§ ASSIGNMENT
Please return the listing exactly, line for line.

§ TASK INPUT
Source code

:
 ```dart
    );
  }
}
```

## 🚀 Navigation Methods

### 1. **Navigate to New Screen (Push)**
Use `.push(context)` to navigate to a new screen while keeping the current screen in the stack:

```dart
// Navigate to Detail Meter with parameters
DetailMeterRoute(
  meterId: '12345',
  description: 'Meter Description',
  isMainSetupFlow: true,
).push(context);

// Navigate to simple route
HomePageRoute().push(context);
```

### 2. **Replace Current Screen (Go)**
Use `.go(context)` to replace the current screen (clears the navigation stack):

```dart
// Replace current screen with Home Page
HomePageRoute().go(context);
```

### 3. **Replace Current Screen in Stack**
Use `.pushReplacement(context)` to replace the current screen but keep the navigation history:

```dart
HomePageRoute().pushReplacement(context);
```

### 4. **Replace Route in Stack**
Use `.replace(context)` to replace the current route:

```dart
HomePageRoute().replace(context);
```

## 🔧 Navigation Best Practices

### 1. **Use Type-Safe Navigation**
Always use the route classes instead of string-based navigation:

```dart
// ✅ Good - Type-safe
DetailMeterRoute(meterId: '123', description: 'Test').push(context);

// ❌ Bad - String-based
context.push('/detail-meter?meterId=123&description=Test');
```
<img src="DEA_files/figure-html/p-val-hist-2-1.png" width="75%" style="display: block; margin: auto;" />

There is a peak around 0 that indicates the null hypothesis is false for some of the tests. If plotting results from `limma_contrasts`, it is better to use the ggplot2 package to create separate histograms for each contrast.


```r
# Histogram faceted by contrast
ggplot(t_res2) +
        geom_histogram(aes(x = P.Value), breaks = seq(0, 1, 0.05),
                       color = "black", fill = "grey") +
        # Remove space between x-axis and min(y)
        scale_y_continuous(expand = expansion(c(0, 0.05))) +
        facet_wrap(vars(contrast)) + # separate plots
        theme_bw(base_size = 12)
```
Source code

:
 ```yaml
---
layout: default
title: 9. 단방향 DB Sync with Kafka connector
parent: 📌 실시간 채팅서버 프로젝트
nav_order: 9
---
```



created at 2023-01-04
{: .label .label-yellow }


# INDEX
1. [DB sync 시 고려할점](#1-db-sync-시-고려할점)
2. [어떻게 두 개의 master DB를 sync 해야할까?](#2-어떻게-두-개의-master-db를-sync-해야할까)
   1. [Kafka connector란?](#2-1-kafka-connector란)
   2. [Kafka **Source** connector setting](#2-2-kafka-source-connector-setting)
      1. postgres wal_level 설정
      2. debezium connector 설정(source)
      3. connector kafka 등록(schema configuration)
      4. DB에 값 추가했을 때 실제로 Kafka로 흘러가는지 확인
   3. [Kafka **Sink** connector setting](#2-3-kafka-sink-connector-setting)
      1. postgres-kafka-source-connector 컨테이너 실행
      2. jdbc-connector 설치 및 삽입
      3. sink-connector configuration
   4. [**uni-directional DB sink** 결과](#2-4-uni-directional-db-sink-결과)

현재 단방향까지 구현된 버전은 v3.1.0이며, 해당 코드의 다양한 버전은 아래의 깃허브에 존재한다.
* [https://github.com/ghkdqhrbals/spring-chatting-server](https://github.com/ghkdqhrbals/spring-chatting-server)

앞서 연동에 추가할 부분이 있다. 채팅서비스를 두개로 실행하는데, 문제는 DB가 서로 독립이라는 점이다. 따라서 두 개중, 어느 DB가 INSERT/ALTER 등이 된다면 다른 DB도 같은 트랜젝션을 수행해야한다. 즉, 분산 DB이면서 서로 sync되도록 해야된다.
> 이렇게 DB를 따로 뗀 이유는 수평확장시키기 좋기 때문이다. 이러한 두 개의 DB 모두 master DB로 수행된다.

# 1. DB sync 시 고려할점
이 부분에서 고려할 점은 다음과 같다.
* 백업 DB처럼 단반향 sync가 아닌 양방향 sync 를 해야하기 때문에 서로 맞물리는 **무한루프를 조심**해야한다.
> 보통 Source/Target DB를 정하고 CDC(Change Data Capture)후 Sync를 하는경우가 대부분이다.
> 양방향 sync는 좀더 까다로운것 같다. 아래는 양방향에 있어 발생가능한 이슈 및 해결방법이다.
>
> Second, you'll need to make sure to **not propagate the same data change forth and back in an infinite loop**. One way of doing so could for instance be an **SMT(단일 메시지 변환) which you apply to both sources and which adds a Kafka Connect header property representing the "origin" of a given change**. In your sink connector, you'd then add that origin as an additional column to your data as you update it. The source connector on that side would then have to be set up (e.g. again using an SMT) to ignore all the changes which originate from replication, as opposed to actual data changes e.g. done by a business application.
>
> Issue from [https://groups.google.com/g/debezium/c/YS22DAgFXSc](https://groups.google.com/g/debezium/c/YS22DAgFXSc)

§ WRITTEN RESPONSE
Source code

:
 ```dart
    );
  }
}
```

## 🚀 Navigation Methods

### 1. **Navigate to New Screen (Push)**
Use `.push(context)` to navigate to a new screen while keeping the current screen in the stack:

```dart
// Navigate to Detail Meter with parameters
DetailMeterRoute(
  meterId: '12345',
  description: 'Meter Description',
  isMainSetupFlow: true,
).push(context);

// Navigate to simple route
HomePageRoute().push(context);
```

### 2. **Replace Current Screen (Go)**
Use `.go(context)` to replace the current screen (clears the navigation stack):

```dart
// Replace current screen with Home Page
HomePageRoute().go(context);
```

### 3. **Replace Current Screen in Stack**
Use `.pushReplacement(context)` to replace the current screen but keep the navigation history:

```dart
HomePageRoute().pushReplacement(context);
```

### 4. **Replace Route in Stack**
Use `.replace(context)` to replace the current route:

```dart
HomePageRoute().replace(context);
```

## 🔧 Navigation Best Practices

### 1. **Use Type-Safe Navigation**
Always use the route classes instead of string-based navigation:

```dart
// ✅ Good - Type-safe
DetailMeterRoute(meterId: '123', description: 'Test').push(context);

// ❌ Bad - String-based
context.push('/detail-meter?meterId=123&description=Test');
```
<img src="DEA_files/figure-html/p-val-hist-2-1.png" width="75%" style="display: block; margin: auto;" />

There is a peak around 0 that indicates the null hypothesis is false for some of the tests. If plotting results from `limma_contrasts`, it is better to use the ggplot2 package to create separate histograms for each contrast.


```r
# Histogram faceted by contrast
ggplot(t_res2) +
        geom_histogram(aes(x = P.Value), breaks = seq(0, 1, 0.05),
                       color = "black", fill = "grey") +
        # Remove space between x-axis and min(y)
        scale_y_continuous(expand = expansion(c(0, 0.05))) +
        facet_wrap(vars(contrast)) + # separate plots
        theme_bw(base_size = 12)
```
Source code

:
 ```yaml
---
layout: default
title: 9. 단방향 DB Sync with Kafka connector
parent: 📌 실시간 채팅서버 프로젝트
nav_order: 9
---
```



created at 2023-01-04
{: .label .label-yellow }


# INDEX
1. [DB sync 시 고려할점](#1-db-sync-시-고려할점)
2. [어떻게 두 개의 master DB를 sync 해야할까?](#2-어떻게-두-개의-master-db를-sync-해야할까)
   1. [Kafka connector란?](#2-1-kafka-connector란)
   2. [Kafka **Source** connector setting](#2-2-kafka-source-connector-setting)
      1. postgres wal_level 설정
      2. debezium connector 설정(source)
      3. connector kafka 등록(schema configuration)
      4. DB에 값 추가했을 때 실제로 Kafka로 흘러가는지 확인
   3. [Kafka **Sink** connector setting](#2-3-kafka-sink-connector-setting)
      1. postgres-kafka-source-connector 컨테이너 실행
      2. jdbc-connector 설치 및 삽입
      3. sink-connector configuration
   4. [**uni-directional DB sink** 결과](#2-4-uni-directional-db-sink-결과)

현재 단방향까지 구현된 버전은 v3.1.0이며, 해당 코드의 다양한 버전은 아래의 깃허브에 존재한다.
* [https://github.com/ghkdqhrbals/spring-chatting-server](https://github.com/ghkdqhrbals/spring-chatting-server)

앞서 연동에 추가할 부분이 있다. 채팅서비스를 두개로 실행하는데, 문제는 DB가 서로 독립이라는 점이다. 따라서 두 개중, 어느 DB가 INSERT/ALTER 등이 된다면 다른 DB도 같은 트랜젝션을 수행해야한다. 즉, 분산 DB이면서 서로 sync되도록 해야된다.
> 이렇게 DB를 따로 뗀 이유는 수평확장시키기 좋기 때문이다. 이러한 두 개의 DB 모두 master DB로 수행된다.

# 1. DB sync 시 고려할점
이 부분에서 고려할 점은 다음과 같다.
* 백업 DB처럼 단반향 sync가 아닌 양방향 sync 를 해야하기 때문에 서로 맞물리는 **무한루프를 조심**해야한다.
> 보통 Source/Target DB를 정하고 CDC(Change Data Capture)후 Sync를 하는경우가 대부분이다.
> 양방향 sync는 좀더 까다로운것 같다. 아래는 양방향에 있어 발생가능한 이슈 및 해결방법이다.
>
> Second, you'll need to make sure to **not propagate the same data change forth and back in an infinite loop**. One way of doing so could for instance be an **SMT(단일 메시지 변환) which you apply to both sources and which adds a Kafka Connect header property representing the "origin" of a given change**. In your sink connector, you'd then add that origin as an additional column to your data as you update it. The source connector on that side would then have to be set up (e.g. again using an SMT) to ignore all the changes which originate from replication, as opposed to actual data changes e.g. done by a business application.
>
> Issue from [https://groups.google.com/g/debezium/c/YS22DAgFXSc](https://groups.google.com/g/debezium/c/YS22DAgFXSc)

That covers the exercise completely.